I could still feel the pulse fading from his grip as I
held it in the cold metal interior of the ambulance. It had been faint, and then it was gone from the world completely.
I blinked backed the tears, but there were only a few. Usually that memory turned my cheeks into waterfalls. Now, what water came was hot and sparse, like a desert creek. I wasn’t sad. I was disappointed.
I’d told Calix the story to show him how it hadn’t broken me. But, it had. It was so clear now. Deep down, I had always been looking for a man who would not have died that day. Who could have faced those men and broken them.
Calix would have survived. He might even enjoy breaking some Latino skulls. Is that what Papá would have wanted for me?
The whole relationship had been a waste. I’d been wallowing in it and others just the same my whole adult life. Enough was enough, starting today.
I shot up and went to the window. I didn’t just open the blinds, I raised them and let the sun sear me. The birds polluting the serenity outside flapped away shrieking.
I got ready and hustled downstairs hoping for a quick bite to eat. I’d already be at least fifteen minutes late, but it was better to not be hungry as I got chewed out by Lilly. At least, thanks to Lem, I wouldn’t be terrified that our shift manager, Rhonda, would find out and use it as an excuse to fire me.
Mamá was stooped over the sink, washing dishes. I pecked her on the cheeks and rushed over to the dining room to find my breakfast gelling. It was perfectly portable: arepa with eggs and pork and avocado filling.
I grabbed it and was about to head out when I saw my sister seated at the far end of the table. She was bent over her phone, her hair dropping down over it like a cloak.
“Shouldn’t you be heading for the bus?” I asked. “It’s almost seven thirty.”

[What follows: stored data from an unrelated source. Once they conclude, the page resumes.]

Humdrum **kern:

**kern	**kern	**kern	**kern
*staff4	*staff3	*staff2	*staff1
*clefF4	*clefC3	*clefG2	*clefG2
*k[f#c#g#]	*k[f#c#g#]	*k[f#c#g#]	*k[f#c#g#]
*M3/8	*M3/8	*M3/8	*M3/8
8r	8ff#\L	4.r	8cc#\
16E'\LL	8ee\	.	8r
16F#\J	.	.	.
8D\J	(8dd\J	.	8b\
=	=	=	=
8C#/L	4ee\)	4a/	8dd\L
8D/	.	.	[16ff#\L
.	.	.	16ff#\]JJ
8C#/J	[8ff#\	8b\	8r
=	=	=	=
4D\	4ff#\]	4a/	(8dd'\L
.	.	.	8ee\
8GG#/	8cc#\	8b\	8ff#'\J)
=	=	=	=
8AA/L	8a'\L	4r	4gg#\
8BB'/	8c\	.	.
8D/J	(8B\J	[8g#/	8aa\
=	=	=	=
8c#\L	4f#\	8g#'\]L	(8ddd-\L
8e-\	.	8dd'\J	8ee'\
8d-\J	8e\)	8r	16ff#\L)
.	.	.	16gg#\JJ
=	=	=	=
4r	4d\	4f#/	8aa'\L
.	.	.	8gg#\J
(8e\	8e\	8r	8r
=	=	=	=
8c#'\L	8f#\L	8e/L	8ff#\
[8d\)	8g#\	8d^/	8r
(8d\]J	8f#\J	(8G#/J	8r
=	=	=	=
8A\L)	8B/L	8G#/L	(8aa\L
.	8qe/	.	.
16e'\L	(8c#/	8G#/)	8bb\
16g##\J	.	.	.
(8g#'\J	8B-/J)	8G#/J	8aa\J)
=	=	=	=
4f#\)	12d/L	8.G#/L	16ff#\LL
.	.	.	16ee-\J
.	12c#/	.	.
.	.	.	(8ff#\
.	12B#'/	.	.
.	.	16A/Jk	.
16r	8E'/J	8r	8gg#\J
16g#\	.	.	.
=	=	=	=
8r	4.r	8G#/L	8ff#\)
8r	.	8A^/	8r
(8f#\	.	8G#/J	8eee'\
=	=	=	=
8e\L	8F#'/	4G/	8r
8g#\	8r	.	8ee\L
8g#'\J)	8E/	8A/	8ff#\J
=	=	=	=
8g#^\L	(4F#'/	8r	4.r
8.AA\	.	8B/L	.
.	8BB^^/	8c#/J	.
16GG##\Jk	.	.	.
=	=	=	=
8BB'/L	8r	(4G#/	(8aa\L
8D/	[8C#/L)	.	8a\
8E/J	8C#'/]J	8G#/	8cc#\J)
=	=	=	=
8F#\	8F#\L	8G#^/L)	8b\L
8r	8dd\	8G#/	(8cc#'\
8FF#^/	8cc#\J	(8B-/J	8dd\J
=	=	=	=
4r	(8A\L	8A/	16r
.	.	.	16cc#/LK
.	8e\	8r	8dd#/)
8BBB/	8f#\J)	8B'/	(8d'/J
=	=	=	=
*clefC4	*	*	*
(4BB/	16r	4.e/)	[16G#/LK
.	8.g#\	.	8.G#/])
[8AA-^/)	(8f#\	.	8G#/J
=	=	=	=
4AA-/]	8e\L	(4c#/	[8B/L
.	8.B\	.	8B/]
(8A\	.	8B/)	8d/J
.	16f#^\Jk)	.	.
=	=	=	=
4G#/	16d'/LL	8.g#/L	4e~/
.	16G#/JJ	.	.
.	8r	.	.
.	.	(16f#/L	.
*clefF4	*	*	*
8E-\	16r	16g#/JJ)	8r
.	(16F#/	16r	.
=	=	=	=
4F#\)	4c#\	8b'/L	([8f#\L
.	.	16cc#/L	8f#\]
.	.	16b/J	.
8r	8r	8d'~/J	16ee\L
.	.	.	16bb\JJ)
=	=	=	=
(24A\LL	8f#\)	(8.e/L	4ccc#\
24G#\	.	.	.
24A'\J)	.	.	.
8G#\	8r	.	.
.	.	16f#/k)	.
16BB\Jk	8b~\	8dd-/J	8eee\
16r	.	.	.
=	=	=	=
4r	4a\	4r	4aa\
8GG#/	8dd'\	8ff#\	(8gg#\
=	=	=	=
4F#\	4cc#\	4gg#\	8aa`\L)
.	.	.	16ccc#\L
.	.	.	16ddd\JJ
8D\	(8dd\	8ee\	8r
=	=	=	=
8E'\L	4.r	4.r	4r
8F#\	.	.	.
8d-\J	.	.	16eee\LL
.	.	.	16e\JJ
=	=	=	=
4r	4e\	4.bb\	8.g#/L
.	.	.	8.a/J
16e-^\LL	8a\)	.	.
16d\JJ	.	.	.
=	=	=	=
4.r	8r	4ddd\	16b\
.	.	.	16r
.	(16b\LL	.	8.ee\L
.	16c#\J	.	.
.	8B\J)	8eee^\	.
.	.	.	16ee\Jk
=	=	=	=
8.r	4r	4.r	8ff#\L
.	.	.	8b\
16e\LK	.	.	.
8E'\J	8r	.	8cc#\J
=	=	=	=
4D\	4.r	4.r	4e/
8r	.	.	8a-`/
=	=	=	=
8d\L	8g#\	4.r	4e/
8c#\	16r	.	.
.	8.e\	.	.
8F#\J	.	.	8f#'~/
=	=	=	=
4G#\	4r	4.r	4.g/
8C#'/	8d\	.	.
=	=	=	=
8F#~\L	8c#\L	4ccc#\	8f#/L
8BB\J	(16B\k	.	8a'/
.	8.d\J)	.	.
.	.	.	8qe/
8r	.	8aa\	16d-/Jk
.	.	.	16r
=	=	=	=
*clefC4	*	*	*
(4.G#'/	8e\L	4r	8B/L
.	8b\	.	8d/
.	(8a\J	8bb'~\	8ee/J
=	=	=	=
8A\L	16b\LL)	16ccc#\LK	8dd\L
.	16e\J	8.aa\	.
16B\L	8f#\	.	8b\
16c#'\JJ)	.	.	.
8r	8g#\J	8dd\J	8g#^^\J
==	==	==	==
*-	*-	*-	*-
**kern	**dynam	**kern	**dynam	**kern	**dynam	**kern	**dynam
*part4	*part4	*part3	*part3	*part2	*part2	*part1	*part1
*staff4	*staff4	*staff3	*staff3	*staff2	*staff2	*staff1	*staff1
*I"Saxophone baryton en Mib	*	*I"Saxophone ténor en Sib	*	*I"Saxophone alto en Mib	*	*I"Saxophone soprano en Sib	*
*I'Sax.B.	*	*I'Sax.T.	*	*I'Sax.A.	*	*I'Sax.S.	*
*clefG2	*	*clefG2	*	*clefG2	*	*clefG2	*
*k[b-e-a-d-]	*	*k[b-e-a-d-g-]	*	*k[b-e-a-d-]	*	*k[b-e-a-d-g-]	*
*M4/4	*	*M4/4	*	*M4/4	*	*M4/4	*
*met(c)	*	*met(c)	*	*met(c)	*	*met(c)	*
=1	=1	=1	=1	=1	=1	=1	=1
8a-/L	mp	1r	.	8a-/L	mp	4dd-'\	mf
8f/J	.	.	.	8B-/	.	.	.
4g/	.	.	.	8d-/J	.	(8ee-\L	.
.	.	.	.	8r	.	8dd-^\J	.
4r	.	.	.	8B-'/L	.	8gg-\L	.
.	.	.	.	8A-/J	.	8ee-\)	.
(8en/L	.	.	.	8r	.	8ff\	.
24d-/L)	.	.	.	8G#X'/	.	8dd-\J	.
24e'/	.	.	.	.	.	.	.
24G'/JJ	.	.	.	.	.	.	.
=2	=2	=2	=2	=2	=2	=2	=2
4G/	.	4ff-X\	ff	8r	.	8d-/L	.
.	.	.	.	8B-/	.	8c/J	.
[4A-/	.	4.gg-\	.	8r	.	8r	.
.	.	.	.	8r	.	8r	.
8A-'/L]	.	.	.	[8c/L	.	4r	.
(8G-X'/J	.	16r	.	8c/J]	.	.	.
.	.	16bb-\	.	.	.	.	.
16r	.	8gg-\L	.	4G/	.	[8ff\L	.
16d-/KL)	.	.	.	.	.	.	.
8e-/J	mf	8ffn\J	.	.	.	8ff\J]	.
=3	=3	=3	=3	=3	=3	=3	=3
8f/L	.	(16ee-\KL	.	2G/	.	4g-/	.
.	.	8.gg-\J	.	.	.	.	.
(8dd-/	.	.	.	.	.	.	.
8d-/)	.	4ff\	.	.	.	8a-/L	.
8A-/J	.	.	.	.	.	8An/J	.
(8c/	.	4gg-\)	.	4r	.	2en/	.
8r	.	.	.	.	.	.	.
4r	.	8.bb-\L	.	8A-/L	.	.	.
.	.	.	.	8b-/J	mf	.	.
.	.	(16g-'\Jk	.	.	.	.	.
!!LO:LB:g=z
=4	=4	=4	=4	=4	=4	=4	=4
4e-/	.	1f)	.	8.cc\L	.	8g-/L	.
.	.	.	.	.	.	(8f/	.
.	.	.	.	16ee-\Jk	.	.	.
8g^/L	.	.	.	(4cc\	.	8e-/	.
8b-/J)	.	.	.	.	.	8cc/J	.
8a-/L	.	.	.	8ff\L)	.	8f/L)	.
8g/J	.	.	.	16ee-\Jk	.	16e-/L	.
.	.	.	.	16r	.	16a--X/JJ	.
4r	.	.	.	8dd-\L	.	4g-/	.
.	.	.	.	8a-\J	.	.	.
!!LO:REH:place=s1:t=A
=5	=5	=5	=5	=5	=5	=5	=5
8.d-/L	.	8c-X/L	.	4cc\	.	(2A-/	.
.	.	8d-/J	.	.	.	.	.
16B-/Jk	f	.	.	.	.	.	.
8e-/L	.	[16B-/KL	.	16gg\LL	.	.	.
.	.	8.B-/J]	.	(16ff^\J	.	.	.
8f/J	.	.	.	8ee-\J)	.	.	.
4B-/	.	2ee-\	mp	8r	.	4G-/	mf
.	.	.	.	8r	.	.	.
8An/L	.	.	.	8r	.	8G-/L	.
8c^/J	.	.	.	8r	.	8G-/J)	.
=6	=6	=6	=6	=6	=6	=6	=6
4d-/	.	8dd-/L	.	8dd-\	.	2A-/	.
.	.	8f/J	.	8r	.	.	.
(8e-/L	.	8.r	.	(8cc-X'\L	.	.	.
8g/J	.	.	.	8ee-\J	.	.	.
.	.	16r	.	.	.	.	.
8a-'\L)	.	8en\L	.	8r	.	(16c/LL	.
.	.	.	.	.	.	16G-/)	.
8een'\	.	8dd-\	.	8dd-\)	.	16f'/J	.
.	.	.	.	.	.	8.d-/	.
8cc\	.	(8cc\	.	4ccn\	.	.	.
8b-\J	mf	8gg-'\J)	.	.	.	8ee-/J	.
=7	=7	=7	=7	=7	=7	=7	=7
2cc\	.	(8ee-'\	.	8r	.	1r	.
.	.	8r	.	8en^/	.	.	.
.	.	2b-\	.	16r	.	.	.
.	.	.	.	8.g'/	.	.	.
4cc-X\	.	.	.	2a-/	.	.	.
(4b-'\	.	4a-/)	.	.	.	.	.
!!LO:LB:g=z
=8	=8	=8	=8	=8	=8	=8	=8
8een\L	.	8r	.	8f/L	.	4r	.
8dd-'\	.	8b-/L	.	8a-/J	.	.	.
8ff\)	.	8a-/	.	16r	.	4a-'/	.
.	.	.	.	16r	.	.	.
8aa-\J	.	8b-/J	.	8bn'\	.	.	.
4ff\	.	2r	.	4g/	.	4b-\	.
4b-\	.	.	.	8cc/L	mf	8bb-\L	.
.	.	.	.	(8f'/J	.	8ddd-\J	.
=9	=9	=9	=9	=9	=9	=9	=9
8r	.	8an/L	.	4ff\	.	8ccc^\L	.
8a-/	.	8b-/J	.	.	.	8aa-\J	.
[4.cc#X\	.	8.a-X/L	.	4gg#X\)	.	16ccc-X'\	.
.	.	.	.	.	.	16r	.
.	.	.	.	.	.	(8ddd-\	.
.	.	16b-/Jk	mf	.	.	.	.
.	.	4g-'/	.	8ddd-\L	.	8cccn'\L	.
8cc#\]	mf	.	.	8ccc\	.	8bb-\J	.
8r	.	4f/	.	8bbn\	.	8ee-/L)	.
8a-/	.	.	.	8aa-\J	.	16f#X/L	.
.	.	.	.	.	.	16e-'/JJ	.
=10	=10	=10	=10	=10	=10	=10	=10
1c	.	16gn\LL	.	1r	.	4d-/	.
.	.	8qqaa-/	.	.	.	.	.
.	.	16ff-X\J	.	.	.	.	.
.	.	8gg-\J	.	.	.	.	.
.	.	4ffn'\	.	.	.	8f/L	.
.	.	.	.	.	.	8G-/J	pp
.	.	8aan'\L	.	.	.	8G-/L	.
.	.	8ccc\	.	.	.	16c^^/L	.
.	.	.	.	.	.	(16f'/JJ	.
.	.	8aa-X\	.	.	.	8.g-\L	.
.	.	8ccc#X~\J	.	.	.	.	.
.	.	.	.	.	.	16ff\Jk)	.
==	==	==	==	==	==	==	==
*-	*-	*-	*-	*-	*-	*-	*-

“Elsa, you need to go,” Mama echoed behind me. “It is the first day of your senior year, god willing. I do not want to be here doing this all again next year.”
“Ok,” Elsa said, still texting as she got up.
Annoyed, I came up and snatched her phone.
“Hey!” she yelled.
“Focus on what’s in front of you!”
I waved it out of her reach and saw the last message on her side: Can’t wait to see how you look with it off.